É evidente que não é possível contar com esse elemento, haja vista o seu elevado grau de subjetividade. De forma bem simples: há pessoas que não se importam com a sua reputação, por mais estranho que isso possa parecer.

Penso que o período de excepcionalidade torna possível a busca bens do devedor de alimentos, mesmo que esteja livre. A posição é polêmica, pois a letra fria da lei faria com que houvesse a conversão do “rito da prisão” pelo “rito da expropriação”, afastando, em tese, a possibilidade de prisão civil do alimentante. Em outra oportunidade a cizânia poderá ser exposta neste espaço.

De todo modo, caso o alimentando vislumbre possibilidade real de atingir bens do devedor de alimentos, poderá, como já mencionado, abrir mão do pedido de prisão e buscar o bloqueio, a penhora e a alienação ou adjudicação de bens do executado.

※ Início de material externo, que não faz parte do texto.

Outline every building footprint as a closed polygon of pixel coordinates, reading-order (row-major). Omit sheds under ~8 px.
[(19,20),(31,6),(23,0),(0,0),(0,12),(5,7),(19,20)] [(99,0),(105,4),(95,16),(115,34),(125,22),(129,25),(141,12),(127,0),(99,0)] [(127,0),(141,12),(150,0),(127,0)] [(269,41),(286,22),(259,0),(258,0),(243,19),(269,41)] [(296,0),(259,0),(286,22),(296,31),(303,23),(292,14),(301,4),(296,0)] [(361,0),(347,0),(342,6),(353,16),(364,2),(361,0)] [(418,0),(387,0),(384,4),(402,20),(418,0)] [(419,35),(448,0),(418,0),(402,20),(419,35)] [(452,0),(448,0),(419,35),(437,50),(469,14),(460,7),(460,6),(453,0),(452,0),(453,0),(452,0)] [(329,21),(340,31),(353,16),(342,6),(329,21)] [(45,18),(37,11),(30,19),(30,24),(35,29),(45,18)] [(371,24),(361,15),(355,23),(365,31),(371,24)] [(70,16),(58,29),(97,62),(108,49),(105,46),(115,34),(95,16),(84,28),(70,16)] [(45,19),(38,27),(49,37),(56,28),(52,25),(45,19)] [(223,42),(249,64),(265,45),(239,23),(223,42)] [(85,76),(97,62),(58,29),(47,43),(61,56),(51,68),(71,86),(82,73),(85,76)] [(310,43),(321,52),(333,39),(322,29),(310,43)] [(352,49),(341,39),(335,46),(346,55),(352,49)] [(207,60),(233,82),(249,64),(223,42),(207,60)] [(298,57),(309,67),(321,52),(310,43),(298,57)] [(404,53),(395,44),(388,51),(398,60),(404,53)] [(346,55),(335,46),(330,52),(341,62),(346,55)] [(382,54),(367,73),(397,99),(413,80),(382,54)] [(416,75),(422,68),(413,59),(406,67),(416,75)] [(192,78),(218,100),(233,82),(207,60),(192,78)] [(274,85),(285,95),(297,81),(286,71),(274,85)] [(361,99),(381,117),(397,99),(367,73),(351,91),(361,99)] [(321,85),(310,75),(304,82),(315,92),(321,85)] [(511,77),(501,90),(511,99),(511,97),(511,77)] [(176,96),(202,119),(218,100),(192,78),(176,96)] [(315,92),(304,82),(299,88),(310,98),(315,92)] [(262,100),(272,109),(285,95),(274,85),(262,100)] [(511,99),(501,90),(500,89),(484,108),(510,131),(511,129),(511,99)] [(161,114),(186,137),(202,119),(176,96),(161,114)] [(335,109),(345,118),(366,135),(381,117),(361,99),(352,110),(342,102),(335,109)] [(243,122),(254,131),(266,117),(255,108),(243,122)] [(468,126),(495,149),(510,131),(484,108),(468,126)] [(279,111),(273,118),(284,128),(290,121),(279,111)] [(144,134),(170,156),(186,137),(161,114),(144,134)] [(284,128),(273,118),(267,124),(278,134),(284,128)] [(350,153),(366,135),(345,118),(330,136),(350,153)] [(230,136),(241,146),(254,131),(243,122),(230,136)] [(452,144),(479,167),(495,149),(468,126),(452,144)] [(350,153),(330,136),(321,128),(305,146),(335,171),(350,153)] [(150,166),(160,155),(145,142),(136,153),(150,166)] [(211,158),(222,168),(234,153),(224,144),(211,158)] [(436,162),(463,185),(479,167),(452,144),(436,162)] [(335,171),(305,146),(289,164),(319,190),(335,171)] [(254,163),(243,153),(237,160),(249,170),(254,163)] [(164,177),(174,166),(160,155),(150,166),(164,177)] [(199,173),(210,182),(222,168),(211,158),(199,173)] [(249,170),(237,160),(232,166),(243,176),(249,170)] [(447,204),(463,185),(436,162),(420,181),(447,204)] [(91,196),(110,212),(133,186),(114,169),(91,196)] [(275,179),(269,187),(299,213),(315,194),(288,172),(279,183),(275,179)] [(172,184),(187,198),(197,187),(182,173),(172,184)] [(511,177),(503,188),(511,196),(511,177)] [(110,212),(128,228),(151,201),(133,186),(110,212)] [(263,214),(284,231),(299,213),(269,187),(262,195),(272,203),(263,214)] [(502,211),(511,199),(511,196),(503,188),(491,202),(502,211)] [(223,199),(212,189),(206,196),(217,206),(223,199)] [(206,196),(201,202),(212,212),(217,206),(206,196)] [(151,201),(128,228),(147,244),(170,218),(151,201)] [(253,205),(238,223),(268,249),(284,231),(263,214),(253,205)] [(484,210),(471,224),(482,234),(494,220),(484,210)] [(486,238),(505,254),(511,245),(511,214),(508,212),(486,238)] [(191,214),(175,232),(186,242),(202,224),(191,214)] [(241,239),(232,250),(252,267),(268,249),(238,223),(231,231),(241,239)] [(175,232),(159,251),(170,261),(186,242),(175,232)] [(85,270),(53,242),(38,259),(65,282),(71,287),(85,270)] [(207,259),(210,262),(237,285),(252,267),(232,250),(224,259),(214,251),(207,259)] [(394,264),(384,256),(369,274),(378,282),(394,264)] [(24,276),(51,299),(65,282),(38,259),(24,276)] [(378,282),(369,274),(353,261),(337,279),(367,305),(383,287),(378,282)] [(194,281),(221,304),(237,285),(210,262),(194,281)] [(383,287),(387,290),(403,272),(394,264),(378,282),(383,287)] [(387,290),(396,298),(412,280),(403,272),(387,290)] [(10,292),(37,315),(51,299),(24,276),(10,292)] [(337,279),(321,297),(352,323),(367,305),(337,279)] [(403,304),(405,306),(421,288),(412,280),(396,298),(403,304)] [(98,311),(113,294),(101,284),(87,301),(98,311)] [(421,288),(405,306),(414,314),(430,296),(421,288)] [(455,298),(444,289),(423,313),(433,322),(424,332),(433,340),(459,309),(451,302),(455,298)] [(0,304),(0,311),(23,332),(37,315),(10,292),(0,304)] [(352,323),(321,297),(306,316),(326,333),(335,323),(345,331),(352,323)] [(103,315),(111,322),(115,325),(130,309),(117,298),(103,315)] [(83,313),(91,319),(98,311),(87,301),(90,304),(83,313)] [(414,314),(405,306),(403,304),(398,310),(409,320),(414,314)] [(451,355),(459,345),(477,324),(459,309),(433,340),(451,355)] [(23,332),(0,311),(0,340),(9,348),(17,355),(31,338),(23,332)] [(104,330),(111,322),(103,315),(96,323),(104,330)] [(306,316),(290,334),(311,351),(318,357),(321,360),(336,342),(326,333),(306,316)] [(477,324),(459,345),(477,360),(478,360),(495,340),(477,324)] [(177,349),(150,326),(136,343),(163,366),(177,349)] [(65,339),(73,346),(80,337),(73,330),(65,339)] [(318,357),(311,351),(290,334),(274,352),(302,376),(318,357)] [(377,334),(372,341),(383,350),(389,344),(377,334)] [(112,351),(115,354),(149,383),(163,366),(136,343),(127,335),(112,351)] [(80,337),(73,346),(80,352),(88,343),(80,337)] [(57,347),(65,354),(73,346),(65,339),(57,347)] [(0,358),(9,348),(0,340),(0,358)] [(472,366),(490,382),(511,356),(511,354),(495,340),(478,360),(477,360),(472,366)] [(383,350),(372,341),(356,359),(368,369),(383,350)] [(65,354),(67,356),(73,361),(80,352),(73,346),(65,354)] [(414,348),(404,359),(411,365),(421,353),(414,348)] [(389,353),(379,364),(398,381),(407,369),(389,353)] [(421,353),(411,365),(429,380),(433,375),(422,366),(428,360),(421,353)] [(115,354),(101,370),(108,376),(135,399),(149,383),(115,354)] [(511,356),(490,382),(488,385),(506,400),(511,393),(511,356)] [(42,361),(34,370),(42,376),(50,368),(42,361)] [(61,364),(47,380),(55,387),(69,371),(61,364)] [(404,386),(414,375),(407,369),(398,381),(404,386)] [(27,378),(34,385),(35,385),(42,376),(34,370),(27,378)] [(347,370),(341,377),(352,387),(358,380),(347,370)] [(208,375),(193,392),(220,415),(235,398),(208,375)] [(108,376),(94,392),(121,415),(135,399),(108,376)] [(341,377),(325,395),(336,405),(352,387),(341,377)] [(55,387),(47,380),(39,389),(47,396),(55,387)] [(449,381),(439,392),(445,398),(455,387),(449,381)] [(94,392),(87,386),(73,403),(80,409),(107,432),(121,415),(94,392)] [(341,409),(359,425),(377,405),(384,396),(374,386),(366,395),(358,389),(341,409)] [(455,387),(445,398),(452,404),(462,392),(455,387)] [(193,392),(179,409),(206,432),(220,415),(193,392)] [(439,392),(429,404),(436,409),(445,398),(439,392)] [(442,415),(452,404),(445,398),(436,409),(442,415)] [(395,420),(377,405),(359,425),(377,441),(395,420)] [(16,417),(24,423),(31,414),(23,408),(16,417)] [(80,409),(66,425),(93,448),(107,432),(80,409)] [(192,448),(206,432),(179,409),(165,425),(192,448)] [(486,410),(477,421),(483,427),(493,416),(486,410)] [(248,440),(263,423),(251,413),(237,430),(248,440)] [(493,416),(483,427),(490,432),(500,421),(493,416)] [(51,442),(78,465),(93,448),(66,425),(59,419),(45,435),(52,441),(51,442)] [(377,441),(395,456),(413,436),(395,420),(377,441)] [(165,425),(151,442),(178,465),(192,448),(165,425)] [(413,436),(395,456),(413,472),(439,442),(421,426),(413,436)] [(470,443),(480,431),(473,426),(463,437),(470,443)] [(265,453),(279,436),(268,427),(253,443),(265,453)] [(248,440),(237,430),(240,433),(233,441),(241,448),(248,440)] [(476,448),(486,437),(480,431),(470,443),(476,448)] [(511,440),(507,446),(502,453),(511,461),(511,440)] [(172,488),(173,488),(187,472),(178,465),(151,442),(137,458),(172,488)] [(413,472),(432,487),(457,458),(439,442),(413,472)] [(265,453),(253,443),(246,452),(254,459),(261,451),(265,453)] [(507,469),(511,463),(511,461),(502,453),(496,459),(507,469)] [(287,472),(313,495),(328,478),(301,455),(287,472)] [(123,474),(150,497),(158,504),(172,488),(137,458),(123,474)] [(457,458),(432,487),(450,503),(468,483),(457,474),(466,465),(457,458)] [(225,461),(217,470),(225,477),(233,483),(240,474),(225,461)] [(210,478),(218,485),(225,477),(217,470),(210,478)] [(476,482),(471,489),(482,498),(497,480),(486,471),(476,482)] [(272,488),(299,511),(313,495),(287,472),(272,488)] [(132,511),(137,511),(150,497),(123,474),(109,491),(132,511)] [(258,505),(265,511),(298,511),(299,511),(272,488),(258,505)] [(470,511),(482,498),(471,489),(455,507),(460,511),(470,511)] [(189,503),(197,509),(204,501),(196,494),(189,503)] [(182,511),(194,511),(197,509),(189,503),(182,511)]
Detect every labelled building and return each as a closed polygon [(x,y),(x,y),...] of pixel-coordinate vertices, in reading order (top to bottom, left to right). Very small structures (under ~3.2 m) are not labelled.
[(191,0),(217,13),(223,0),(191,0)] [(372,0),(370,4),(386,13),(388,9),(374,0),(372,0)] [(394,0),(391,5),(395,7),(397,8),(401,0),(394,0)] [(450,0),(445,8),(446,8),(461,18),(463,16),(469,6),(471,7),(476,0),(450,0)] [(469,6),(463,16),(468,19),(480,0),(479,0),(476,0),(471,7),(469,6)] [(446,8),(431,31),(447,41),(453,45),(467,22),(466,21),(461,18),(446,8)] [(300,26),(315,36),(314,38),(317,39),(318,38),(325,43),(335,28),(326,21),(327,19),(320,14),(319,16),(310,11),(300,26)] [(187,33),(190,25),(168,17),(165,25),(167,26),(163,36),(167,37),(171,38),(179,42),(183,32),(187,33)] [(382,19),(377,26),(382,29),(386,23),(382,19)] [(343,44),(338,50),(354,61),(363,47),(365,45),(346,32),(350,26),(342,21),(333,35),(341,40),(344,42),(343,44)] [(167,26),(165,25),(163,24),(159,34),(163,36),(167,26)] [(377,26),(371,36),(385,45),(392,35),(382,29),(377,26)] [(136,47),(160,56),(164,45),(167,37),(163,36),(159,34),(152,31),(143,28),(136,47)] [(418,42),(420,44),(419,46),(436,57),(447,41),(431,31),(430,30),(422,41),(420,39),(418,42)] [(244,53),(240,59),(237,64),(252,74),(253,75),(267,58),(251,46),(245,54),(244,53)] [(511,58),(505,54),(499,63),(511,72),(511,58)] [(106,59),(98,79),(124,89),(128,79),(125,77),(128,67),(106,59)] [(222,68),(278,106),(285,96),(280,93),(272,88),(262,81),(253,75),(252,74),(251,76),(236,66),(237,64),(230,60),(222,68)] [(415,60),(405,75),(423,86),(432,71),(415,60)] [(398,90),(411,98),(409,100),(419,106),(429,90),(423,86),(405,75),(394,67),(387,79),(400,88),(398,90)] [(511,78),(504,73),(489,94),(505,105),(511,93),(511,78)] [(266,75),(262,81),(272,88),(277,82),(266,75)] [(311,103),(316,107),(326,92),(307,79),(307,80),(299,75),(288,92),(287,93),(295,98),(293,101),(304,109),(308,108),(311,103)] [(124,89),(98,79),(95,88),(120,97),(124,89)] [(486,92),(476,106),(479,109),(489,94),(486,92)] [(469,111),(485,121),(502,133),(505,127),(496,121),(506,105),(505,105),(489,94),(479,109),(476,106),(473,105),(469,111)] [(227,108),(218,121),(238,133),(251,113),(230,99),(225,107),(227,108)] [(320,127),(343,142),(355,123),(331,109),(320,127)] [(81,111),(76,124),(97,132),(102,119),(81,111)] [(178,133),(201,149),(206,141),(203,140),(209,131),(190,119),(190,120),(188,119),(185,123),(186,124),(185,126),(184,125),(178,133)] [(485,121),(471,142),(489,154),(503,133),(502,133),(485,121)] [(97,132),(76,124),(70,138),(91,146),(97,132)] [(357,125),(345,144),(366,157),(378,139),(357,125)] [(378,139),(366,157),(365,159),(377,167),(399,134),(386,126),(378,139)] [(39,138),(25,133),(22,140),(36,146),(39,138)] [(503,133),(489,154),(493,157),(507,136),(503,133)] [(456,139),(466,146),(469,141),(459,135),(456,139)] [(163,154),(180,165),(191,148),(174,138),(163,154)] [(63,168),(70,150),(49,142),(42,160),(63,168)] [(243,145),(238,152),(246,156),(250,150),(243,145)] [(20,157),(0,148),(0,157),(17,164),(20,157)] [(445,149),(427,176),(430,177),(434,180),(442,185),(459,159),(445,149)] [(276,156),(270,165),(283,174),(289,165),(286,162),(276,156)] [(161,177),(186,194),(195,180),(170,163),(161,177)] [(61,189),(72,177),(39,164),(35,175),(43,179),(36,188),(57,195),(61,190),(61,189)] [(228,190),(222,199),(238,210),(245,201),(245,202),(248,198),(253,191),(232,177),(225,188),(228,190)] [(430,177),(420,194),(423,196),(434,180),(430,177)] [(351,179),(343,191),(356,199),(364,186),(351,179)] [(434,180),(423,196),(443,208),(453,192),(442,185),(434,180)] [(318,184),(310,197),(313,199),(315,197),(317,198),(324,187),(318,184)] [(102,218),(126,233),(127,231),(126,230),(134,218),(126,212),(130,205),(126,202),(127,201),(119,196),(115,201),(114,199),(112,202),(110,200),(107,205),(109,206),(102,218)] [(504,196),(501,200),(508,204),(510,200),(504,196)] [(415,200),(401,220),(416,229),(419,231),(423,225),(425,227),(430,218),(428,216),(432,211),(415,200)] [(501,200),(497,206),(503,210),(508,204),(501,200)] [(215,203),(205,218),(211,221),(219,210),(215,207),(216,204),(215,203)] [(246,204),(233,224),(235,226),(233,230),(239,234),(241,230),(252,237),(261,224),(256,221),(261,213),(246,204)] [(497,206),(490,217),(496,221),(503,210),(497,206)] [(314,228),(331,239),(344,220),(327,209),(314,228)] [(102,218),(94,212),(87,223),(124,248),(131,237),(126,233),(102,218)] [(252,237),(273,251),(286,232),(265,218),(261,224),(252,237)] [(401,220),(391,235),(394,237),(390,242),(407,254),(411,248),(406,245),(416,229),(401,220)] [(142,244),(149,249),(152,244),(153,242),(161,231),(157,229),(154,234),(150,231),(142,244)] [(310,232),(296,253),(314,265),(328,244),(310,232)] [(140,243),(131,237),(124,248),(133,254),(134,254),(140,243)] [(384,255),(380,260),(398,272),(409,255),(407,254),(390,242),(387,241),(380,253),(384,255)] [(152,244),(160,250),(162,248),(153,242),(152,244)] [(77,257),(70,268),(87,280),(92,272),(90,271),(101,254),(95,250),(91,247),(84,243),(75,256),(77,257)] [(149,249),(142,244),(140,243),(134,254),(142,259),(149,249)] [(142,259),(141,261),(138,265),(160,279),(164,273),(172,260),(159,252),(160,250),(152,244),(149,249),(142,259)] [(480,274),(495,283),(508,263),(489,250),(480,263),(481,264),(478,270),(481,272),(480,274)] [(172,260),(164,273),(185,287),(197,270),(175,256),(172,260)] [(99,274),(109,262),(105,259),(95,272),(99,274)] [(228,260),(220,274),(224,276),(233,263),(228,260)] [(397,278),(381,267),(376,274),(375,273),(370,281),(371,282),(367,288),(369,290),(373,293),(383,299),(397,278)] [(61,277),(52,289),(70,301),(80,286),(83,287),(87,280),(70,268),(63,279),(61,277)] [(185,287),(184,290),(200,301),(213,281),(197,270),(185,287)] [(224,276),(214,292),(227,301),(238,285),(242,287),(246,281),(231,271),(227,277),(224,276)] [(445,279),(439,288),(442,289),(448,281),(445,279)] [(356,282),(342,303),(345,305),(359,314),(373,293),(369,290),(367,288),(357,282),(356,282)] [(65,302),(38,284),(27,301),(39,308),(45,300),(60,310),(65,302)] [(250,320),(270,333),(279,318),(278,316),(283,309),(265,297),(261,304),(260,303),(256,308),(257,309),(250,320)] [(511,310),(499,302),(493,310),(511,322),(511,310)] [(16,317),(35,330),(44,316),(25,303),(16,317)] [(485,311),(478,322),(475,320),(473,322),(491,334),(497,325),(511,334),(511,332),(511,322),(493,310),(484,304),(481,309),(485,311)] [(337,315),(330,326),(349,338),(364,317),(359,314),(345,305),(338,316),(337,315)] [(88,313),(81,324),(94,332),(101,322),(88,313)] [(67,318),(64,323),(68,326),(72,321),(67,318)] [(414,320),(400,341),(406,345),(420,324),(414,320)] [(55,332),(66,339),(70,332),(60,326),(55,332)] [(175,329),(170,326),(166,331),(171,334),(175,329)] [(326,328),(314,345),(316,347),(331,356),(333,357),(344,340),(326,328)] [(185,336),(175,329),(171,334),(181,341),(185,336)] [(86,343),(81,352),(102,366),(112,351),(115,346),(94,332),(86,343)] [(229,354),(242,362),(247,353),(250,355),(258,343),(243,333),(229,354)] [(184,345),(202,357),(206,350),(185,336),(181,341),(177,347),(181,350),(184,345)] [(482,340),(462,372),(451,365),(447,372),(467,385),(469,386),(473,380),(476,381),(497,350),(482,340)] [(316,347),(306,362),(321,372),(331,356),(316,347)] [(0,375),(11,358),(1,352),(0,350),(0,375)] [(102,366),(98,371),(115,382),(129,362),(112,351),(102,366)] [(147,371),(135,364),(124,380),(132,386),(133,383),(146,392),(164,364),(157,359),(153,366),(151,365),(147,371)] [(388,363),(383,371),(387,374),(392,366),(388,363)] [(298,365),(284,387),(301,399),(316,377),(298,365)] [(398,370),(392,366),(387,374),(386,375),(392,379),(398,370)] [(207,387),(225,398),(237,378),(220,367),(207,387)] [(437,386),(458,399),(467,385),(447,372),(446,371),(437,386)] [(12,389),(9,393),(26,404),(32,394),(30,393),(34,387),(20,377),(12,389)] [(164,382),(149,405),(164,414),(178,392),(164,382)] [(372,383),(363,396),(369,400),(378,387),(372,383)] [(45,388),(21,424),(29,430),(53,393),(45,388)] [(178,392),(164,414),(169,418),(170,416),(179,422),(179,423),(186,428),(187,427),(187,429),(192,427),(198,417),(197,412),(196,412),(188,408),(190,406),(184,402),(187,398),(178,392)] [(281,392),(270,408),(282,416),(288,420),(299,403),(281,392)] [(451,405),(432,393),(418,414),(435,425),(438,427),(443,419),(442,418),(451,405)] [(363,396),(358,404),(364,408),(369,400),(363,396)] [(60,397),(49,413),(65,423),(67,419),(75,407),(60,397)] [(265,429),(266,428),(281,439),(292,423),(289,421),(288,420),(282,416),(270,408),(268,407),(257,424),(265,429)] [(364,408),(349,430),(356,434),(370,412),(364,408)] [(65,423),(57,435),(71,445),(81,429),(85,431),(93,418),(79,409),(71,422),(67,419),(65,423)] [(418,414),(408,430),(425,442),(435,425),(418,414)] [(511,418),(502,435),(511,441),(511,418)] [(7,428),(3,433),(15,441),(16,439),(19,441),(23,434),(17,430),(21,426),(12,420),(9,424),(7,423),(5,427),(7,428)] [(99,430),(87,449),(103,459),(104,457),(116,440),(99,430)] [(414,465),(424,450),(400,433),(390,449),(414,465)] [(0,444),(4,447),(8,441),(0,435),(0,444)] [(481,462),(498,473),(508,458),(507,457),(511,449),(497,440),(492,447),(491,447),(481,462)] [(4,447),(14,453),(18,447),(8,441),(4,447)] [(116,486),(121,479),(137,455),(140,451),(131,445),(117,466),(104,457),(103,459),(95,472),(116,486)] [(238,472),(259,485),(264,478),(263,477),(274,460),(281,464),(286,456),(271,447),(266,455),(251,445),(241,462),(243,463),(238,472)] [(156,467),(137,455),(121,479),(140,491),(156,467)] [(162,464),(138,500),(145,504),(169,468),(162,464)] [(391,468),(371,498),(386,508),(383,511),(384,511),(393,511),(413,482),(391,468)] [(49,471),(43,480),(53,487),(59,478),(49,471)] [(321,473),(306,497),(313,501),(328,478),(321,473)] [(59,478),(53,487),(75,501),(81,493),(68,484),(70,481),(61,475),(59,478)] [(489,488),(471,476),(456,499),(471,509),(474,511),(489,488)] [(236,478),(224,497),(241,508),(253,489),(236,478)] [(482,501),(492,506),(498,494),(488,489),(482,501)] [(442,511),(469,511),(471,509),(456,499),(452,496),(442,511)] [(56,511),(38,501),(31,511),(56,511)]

É uma posição que somente o credor pode tomar, sendo inviável que o juiz o faça de ofício.

Como se vê, não existe solução fácil. É preciso calma, clareza e sensatez. O controle da ansiedade é fundamental para evitar a tomada de medidas precipitadas. Exige-se, nesse momento, sensibilidade e preparo técnico em graus máximos.

Por Leonardo Semensato Cabral, Graduado em Direito pela Universidade Federal do Espírito Santo
Advogado atuante em Direito de Família



Nota de atualização. Em 12.06.2020, foi publicada a Lei nº. 14.010, e, no seu art. 15, determinou que até o dia 30.10.2020 as prisões civis por dívidas alimentícias devem ser cumpridas exclusivamente sob a modalidade domiciliar.


É disposição de evidente caráter temporário, conforme autoriza o art. 2º da Lei de Introdução às Normas do Direito Brasileiro.

Basicamente, o ordenamento jurídico permite que execução dos alimentos pode ser realizada mediante dois procedimentos: 1) um rito pelo qual se busca a satisfação da dívida através da busca dos bens do devedor – dinheiro, imóvel, carro, etc.; 2) uma via que objetiva o pagamento sob a ameaça da prisão civil.

Ao optar pelo rito da expropriação, o exequente não pode se valer do pedido de prisão civil. Por outro lado, caso escolha pelo procedimento que permite a restrição da liberdade, implementada a medida de clausura e permanecendo o débito, o credor pode perseguir o seu direito com o uso de instrumentos expropriatórios – busca de dinheiro, imóvel, carro, etc.

O novo diploma legal afastou temporariamente o disposto no art. 528, § 3º, da Lei nº. 13.105/2015, justamente a possibilidade de prisão civil em regime fechado e em estabelecimento prisional. Dessa forma, até o dia 30.10.2020 a prisão civil do devedor de alimentos deverá ser cumprida exclusivamente em regime domiciliar.

Para contemporizar, o legislador permitiu expressamente ao alimentando exigir o cumprimento da obrigação mesmo que preso o alimentante. Essa passagem, de fato, nada acresce, pois, como anotado, nessas situações já era permitida a perseguição de bens do devedor.

Como não poderia ser diferente, a alteração não impõe seja decretada a prisão domiciliar, mas sim que, caso seja esse o caminho, assim será cumprida até o dia 30.10.2020. Portanto, as opções comentadas neste artigo continuam atuais.

Conclusivamente, pela letra fria da lei, passado o dia 30.10.2020, aquele que estiver cumprindo a prisão no regime domiciliar poderá ter o cárcere convertido para o regime fechado, pois, a partir de então, o art. 15 da Lei nº. 14.010/2020 não mais terá vigência, voltando a ser aplicada íntegra do art. 528, § 3º, da Lei nº. 13.105/2015.

Além do mais, o novo dispositivo estabelece que a prisão será cumprida exclusivamente sob regime domiciliar até o dia 30.10.2020, e não que todas as prisões civis decretadas até o dia 30.10.2020 serão cumpridas exclusivamente em regime docmiliar. A diferença é sutil, mas de grande relevância prática, pois decretado o cárcere, passado o dia 30.10.2020 e remanescendo prazo, vê-se a possibilidade de cumprimento do restante em regime fechado.

A lei estabeleceu o termo final da clausura exclusiva em regime domiciliar, e não a garantia de que todas as prisões decretadas até o dia 30.10.2020 serão cumpridas integralmente em regime domiciliar. É bom que o devedor fique com as barbas de molho, pois dificilmente mais uma vez será salvo pelo gongo da pandemia.

Contudo, essas serão as cenas dos próximos capítulos.